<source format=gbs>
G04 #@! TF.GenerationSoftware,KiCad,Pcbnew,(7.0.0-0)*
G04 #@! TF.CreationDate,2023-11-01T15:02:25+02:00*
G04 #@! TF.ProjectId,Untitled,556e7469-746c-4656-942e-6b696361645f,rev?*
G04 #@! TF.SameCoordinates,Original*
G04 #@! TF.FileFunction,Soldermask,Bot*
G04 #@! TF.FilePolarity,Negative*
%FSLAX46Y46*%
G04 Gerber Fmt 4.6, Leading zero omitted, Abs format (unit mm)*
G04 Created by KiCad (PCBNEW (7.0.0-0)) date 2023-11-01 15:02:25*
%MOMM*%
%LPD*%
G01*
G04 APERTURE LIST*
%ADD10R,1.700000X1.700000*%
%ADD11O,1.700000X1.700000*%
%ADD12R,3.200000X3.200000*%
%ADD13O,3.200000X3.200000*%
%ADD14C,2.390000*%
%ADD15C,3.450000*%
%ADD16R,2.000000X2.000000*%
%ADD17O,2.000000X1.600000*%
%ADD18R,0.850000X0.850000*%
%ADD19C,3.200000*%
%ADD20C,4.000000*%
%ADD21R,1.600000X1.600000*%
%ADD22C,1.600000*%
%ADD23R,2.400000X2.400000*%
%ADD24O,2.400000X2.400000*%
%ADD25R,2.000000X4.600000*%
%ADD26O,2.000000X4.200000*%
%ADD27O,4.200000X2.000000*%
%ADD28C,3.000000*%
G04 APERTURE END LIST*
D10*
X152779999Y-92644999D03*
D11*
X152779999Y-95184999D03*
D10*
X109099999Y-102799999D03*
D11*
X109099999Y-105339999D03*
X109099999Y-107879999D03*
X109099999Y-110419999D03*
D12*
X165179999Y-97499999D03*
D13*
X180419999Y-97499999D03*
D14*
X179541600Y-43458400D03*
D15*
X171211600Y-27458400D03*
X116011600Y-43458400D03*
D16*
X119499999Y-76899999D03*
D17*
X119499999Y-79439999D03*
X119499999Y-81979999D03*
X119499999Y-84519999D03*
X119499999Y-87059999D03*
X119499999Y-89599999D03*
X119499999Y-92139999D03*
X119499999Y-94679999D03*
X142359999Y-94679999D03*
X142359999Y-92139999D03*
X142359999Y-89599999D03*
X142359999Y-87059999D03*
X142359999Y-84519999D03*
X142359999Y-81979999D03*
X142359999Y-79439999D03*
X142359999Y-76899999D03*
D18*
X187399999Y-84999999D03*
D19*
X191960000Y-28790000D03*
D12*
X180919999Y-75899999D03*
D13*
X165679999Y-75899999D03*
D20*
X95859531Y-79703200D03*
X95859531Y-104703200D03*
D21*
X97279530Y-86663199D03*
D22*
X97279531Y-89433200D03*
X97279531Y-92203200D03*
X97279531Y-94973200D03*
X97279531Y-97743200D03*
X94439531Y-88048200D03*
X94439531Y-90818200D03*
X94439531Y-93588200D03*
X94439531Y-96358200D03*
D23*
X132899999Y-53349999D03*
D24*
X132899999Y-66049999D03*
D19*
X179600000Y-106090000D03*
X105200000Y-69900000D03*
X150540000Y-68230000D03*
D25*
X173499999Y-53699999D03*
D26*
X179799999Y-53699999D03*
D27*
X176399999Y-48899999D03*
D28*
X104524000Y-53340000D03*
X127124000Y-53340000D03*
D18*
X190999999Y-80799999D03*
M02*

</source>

* * * * * * * * *

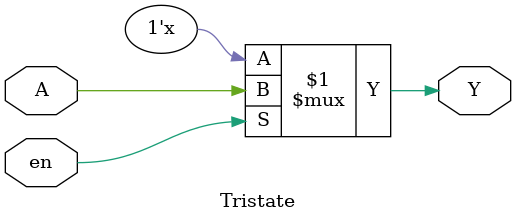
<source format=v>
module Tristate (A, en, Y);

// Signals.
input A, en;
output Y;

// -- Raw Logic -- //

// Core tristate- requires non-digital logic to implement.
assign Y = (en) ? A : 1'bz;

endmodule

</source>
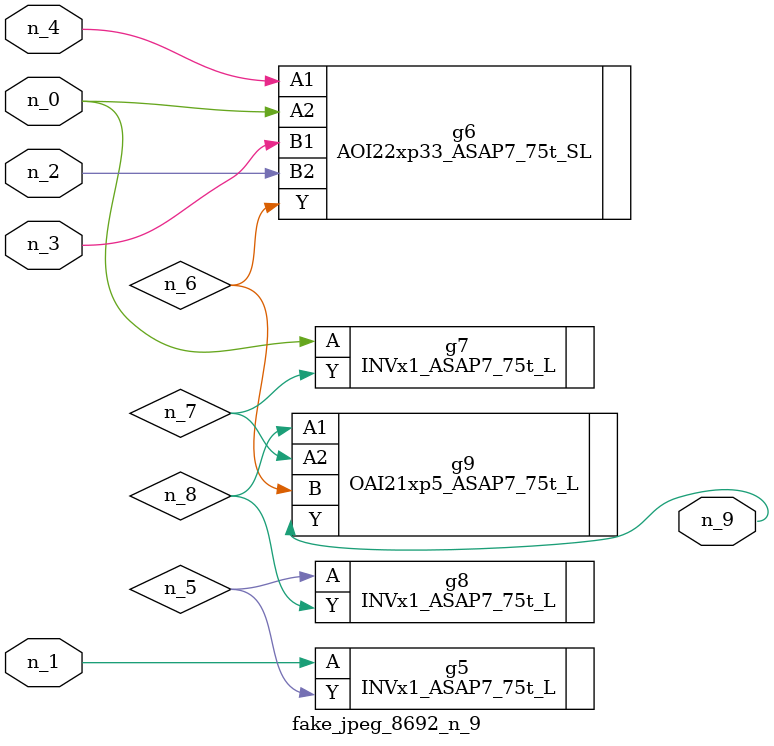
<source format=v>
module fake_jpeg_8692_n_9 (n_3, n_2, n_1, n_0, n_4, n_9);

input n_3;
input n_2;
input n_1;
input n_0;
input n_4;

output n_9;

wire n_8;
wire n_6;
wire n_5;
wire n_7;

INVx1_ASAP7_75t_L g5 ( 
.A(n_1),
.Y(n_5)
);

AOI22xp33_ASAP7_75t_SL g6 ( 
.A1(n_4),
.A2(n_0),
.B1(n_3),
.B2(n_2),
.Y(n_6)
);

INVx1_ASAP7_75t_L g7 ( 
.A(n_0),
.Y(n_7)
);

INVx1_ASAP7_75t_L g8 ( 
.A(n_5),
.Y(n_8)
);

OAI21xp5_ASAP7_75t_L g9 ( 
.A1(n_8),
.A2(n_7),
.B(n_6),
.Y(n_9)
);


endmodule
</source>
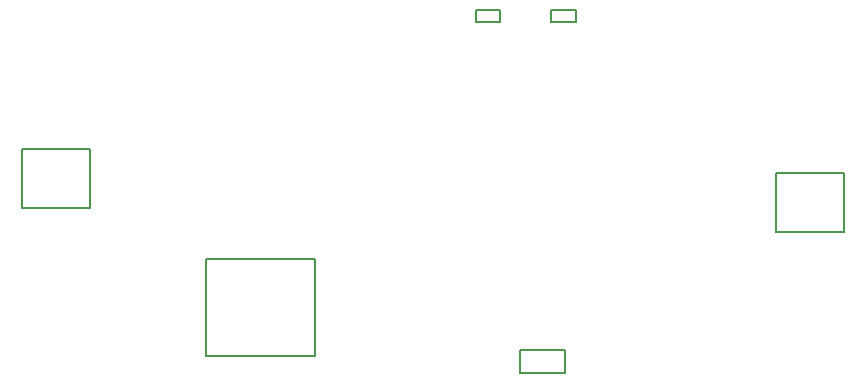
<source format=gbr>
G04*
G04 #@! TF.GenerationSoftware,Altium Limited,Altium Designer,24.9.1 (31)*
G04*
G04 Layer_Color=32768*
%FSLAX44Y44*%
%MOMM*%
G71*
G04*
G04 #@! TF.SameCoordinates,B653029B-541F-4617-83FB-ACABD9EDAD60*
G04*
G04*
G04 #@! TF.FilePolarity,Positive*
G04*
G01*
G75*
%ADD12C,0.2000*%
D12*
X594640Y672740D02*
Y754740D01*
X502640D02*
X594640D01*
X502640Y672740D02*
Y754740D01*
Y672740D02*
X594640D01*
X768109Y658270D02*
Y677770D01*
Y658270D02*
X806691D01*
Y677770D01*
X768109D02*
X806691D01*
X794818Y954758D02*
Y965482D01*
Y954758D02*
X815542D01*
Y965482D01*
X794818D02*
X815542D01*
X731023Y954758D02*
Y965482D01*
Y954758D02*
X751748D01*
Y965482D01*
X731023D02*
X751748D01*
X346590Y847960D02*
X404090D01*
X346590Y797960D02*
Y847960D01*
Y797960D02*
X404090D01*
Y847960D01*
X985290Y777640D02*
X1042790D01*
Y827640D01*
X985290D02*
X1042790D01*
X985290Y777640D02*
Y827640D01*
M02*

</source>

* * * * * * * * *

# WORK ITEM
Look through the material for "FilePolarity". Copy each line that has it.

# SOLUTION TO THIS EXERCISE
G04 #@! TF.FilePolarity,Negative*
G04 #@! TF.FilePolarity,Positive*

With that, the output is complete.